[dietrichepp]

I'd like to add that the reason we use windowed sinc is because we're lazy and it works well. There are techniques for making better FIR filters, e.g., Parks-McClellan/Remez for small filters or other techniques for larger ones.

Also, there is no inherent difference between upsampling and downsampling. Lowering the pitch of an audio sample is no harder than raising it, and in both cases you make the same tradeoff when designing the filter (aliasing, bandwidth, impulse response, and processing time).

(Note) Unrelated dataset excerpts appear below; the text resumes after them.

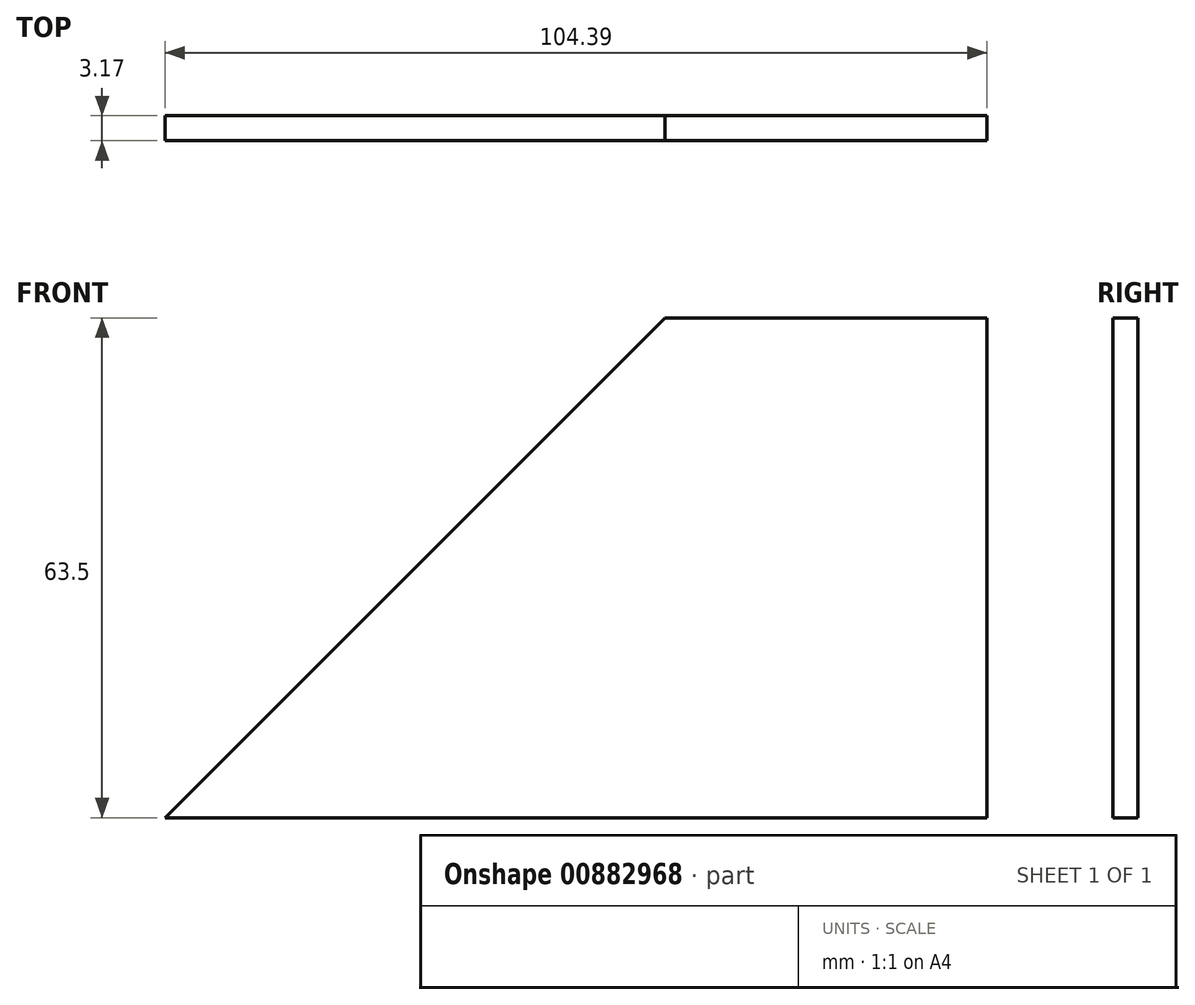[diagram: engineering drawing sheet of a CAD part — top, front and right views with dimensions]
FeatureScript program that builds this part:
annotation { "Feature Type Name" : "Feature", "Feature Type Description" : "" }
export const myFeature = defineFeature(function(context is Context, id is Id, definition is map)
    precondition{}
    {
        {
            var Q0;
            Q0=qCreatedBy(makeId("Front.planeOp"),FACE);
            var sketch = newSketch(context, id + "F0", { "sketchPlane" : qUnion([Q0])});
            skLineSegment(sketch, "E0", {"start": v(0, 0) * mm, "end": v(0, 63.5) * mm});
            skLineSegment(sketch, "E1", {"start": v(0, 63.5) * mm, "end": v(-40.89, 63.5) * mm});
            skLineSegment(sketch, "E2", {"start": v(-40.89, 63.5) * mm, "end": v(-104.39, 0) * mm});
            skLineSegment(sketch, "E3", {"start": v(-104.39, 0) * mm, "end": v(0, 0) * mm});
            skSolve(sketch);
        }
        {
            var Q0;
            Q0 = qSketchRegion(id + "F0", true);
            extrude(context, id + "F1", {"entities" : qUnion([Q0]), "depth" : 3.17 * mm, "offsetDistance" : 25.4 * mm});
        }
    });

The problem is with resizing images, because using the windowed sinc function makes the (incorrect) assumption that the desired result can be directly sampled from the band-limited input. The fact that we use Lanczos interpolation as the standard "high-quality" image interpolation algorithm shows that this assumption is false. (I should elaborate: Lanczos is still windowed sinc, but is subjectively better even though it has demonstrably higher amounts of aliasing than competing windows. Or rather, the assumption that is false is the assumption that the same priorities we use for designing filters for signal analysis can be used for resampling images.)

[chipsy]

I'm referring more specifically to mipmaps. They let you cheat when downsampling.

[dietrichepp]

Well, yes and no. Mipmaps just make the process faster for a given level of quality by making the resampling ratios closer to 1.0. The closer the ratio gets to 1.0, the fewer filter coefficients you need.

The same thing is done in audio. If you want to upsample 64x, you can do it faster by upsampling 8x twice. Since the signal given to the second upsampler is already bandlimited, the filter can have a much longer falloff and use fewer coefficients.

This is exactly why you want to use a nice filter create the mipmapms but it's okay to use a simple bilinear filter for the final render.

(So what I'm saying is that you can also use mipmaps for upsampling, but nobody likes the storage requirements.)